The unity of sentimentality and bragging is rebellion. Directed outwards, against others, it is bragging; directed inwards, as grumbling-in-oneself, it is sentimentality. It is the specific expression of the impotent dissatisfaction of the philistine. He waxes indignant at the thought of atheism, terrorism, communism, regicide, etc. The object against which Saint Sancho rebels is the holy; therefore rebellion, which indeed is also characterised as a crime, becomes, in the final analysis, a sin. It is therefore by no means necessary for rebellion to take the form of an action, as it is only the “sin” against “the holy”. Saint Sancho, therefore, is satisfied with “getting” “holiness” or the “spirit of alienation” “out of his head” and accomplishing his ideological appropriation. But just as present and future are altogether confused in his head, and just as he sometimes asserts that he has already appropriated everything and sometimes that it has still to be acquired, so in connection with rebellion also at times it occurs to him quite accidentally that he is still confronted by the actually existing alien even after he has finished with the halo of the alien. In this case, or rather in the case of this sudden idea, rebellion is transformed into an imaginary act, and the ego into we”. We shall examine this in more detail later (see “Rebellion”).

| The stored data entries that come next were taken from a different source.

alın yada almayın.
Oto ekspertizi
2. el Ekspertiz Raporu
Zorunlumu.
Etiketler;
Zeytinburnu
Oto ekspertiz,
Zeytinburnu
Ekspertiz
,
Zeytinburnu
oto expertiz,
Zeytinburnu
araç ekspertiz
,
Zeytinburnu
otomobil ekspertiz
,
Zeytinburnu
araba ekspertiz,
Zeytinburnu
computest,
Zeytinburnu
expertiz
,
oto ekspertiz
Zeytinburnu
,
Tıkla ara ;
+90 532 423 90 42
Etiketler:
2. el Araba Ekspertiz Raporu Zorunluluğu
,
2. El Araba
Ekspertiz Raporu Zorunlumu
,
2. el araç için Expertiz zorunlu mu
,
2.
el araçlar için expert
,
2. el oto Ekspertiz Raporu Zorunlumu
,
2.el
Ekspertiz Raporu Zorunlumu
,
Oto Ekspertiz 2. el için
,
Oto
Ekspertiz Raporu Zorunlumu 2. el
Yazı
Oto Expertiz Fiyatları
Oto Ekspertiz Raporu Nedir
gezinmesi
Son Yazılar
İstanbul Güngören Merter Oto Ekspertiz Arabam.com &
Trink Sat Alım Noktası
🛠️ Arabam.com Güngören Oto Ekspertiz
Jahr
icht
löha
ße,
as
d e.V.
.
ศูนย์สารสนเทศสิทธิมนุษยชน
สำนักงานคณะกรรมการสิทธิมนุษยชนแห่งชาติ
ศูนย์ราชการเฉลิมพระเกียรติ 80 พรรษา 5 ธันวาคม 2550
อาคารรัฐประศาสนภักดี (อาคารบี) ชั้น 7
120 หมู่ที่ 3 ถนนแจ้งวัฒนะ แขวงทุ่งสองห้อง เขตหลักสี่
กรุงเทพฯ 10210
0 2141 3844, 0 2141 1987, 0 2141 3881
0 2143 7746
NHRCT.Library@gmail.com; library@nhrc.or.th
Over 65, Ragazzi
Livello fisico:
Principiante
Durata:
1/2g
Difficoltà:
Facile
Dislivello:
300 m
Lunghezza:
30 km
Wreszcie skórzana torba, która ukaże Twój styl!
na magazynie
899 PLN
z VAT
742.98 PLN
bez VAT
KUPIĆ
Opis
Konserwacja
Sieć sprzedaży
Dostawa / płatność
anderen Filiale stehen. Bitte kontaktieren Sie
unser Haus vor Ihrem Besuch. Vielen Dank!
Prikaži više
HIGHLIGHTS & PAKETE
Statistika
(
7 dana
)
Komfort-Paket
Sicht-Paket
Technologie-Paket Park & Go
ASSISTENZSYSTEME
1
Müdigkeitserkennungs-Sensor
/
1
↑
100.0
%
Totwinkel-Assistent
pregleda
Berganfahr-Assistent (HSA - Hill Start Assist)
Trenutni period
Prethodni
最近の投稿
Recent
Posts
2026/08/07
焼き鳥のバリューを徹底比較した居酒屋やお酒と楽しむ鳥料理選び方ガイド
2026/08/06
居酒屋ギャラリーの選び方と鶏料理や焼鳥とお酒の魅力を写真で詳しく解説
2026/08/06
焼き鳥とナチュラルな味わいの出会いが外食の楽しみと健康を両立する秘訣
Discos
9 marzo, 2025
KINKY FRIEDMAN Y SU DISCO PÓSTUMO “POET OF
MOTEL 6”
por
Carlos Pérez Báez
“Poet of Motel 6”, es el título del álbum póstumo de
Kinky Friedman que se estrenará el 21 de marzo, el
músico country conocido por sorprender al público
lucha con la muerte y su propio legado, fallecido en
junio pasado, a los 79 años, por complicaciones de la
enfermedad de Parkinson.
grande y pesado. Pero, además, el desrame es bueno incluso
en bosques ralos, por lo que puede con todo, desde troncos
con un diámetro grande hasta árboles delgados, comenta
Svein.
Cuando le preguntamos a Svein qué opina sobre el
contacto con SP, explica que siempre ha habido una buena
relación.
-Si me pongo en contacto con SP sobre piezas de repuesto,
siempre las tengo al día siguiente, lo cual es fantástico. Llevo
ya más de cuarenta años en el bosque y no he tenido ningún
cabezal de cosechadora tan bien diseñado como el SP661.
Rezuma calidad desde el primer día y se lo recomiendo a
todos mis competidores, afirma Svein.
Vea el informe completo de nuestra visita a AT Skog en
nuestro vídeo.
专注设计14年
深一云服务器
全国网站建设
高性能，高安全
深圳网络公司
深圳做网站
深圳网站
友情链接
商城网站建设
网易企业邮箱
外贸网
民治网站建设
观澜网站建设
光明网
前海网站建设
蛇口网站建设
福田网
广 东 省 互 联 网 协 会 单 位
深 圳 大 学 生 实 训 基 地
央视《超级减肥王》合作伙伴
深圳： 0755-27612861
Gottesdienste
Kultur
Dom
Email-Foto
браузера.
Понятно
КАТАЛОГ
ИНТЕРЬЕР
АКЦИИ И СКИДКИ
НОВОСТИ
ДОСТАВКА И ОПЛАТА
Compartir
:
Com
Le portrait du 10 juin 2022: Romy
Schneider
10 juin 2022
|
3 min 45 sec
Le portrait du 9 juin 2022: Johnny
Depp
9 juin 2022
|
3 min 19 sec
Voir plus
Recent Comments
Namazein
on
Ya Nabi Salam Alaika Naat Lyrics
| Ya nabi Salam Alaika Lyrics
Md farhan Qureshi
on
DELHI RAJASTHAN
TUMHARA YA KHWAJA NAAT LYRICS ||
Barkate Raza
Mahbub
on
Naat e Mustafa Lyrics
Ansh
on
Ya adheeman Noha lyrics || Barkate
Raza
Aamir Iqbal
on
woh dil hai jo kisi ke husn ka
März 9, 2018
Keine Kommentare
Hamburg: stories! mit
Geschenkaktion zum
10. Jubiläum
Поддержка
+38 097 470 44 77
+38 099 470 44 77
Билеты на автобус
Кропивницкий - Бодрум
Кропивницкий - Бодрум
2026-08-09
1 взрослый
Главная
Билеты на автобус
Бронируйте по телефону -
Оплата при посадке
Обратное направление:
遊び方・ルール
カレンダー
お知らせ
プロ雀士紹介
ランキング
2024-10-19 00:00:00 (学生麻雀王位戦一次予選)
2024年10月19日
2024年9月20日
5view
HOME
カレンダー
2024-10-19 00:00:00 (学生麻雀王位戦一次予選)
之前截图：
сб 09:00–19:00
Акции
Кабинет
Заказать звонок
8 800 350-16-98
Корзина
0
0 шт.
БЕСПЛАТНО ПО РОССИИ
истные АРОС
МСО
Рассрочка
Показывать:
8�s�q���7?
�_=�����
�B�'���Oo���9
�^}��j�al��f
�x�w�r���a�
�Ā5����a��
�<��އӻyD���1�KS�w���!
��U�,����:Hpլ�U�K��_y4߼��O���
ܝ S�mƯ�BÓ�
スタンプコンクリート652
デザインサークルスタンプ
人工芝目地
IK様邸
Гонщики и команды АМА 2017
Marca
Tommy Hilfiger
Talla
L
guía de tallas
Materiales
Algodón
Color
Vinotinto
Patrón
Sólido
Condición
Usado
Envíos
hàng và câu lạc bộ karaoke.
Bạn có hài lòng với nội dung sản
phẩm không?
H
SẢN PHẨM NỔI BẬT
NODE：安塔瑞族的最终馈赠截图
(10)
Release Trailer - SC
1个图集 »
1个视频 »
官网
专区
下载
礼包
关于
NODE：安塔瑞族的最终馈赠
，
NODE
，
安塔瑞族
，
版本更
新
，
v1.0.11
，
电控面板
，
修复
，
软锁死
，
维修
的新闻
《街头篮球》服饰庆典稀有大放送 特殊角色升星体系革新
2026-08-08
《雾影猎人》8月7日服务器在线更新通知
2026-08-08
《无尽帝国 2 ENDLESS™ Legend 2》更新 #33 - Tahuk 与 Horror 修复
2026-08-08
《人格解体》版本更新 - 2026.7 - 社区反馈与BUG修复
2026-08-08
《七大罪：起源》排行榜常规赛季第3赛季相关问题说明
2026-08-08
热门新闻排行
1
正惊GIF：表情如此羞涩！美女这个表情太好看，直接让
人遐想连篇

The true egoist, who from the description given so far has proved to be the greatest conservative, finally collects up the fragments of the “world of man”, twelve basketfuls; for “far be it that anything should be lost!” Since his whole activity is limited to trying a few hackneyed, casuistical tricks on the world of thoughts handed down to him by philosophical tradition, it is a matter of course that the real world does not exist for him at all and, therefore, too, remains in existence as before. The content of the New Testament will furnish us with detailed proof of this.

Thus, “we appear at the bar of majority and are declared of age” (p. 86).